Copy the lines word for word. Begin at the line that contains "239 84 8.26" and end with the final line of the data.

#### SUPPLIED DATA

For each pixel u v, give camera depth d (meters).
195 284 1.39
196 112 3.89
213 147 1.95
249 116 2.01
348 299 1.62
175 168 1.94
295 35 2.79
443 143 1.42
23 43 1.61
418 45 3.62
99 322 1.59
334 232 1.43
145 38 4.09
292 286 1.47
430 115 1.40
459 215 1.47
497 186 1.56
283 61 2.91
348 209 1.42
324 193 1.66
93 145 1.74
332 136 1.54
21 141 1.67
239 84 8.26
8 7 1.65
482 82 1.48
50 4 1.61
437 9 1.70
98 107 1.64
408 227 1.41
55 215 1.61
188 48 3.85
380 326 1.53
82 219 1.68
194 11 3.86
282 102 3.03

########

RESULT BELOW:
239 84 8.26
8 7 1.65
482 82 1.48
50 4 1.61
437 9 1.70
98 107 1.64
408 227 1.41
55 215 1.61
188 48 3.85
380 326 1.53
82 219 1.68
194 11 3.86
282 102 3.03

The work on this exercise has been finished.